What you are asked to do: Reproduce word for word, from the entries below, the line with "3. Monitor CloudWatch metrics and alarms", the line with "4. Check AWS", and every line between them, and nothing more.

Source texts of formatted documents
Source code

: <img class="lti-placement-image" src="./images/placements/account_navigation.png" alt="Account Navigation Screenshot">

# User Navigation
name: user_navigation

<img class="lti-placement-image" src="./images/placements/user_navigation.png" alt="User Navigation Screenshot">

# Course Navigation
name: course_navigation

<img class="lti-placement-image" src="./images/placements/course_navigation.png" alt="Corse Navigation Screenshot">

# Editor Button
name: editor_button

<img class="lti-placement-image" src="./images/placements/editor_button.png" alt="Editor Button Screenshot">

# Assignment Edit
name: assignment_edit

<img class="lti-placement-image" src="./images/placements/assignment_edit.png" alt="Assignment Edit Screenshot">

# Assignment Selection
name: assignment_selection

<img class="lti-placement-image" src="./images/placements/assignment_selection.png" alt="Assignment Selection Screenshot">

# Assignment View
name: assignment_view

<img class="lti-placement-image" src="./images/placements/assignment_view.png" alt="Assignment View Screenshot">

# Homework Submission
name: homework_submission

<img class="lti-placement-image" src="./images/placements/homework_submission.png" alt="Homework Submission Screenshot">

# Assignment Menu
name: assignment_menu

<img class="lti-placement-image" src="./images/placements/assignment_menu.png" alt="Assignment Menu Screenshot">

---

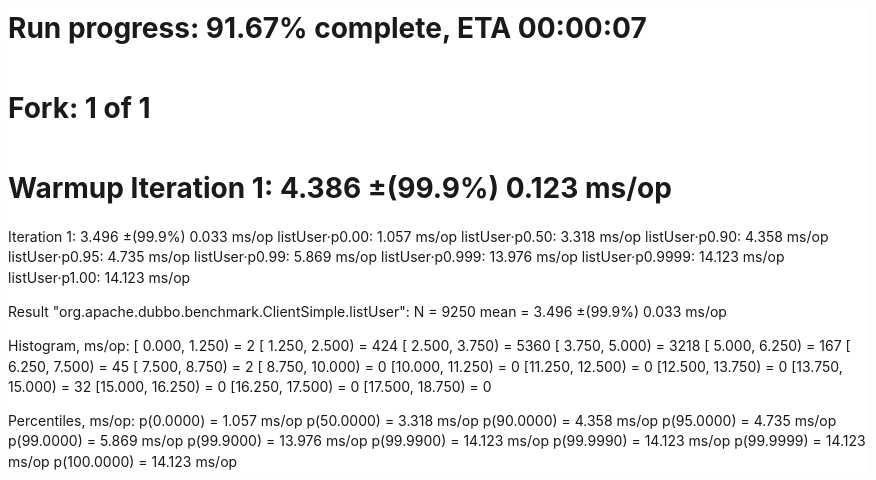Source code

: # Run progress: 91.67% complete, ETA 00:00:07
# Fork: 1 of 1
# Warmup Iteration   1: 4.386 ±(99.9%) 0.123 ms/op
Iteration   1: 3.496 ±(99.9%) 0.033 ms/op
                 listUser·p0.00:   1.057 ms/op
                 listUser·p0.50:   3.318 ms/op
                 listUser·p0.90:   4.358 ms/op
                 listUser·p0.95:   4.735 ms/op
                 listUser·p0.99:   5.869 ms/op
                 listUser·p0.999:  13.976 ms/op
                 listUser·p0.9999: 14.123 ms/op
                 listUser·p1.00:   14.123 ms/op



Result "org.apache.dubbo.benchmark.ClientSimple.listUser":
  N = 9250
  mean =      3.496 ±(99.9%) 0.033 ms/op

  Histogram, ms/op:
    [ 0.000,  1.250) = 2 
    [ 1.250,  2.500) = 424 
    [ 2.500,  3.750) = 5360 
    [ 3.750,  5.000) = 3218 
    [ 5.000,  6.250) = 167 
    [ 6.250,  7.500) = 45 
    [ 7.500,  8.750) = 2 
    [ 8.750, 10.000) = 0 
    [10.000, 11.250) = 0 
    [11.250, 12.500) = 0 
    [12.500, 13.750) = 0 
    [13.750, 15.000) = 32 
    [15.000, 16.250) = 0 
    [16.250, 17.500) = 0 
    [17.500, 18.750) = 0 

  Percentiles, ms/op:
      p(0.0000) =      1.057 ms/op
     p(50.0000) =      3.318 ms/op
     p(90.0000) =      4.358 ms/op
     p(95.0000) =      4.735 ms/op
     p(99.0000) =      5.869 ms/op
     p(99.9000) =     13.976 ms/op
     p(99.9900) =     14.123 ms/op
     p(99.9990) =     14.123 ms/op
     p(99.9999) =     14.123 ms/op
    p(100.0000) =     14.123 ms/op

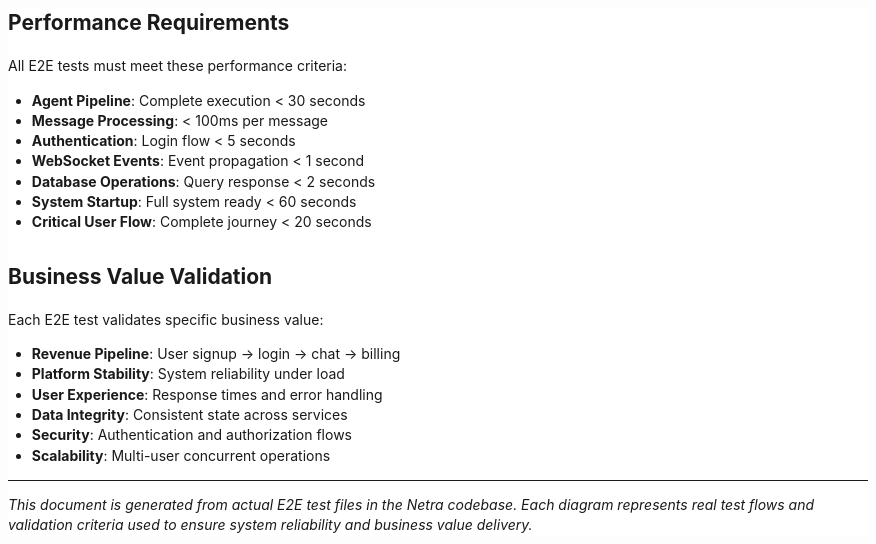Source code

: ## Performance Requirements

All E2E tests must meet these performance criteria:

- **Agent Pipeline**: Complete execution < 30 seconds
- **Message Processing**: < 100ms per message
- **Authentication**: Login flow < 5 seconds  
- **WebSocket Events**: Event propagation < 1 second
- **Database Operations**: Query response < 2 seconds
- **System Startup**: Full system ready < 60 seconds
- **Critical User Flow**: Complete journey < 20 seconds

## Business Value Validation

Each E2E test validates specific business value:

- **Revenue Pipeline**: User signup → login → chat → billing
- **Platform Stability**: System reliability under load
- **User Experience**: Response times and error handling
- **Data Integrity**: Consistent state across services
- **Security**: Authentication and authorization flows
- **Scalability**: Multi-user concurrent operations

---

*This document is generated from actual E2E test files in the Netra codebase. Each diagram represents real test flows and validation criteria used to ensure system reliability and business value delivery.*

==

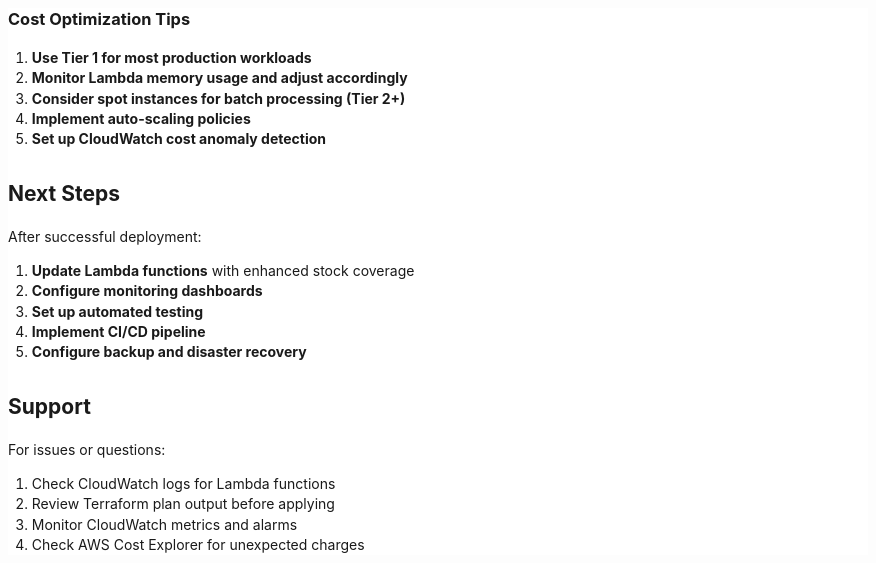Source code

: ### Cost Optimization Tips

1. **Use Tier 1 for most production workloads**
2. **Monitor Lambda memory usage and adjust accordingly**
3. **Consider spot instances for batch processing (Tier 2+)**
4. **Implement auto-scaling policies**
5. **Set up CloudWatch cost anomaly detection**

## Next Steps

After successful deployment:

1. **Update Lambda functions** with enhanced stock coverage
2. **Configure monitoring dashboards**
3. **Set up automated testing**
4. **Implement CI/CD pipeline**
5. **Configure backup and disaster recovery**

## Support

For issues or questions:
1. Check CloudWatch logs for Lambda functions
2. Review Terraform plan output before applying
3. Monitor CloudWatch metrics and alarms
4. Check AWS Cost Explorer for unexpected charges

Problem solution:
3. Monitor CloudWatch metrics and alarms
4. Check AWS Cost Explorer for unexpected charges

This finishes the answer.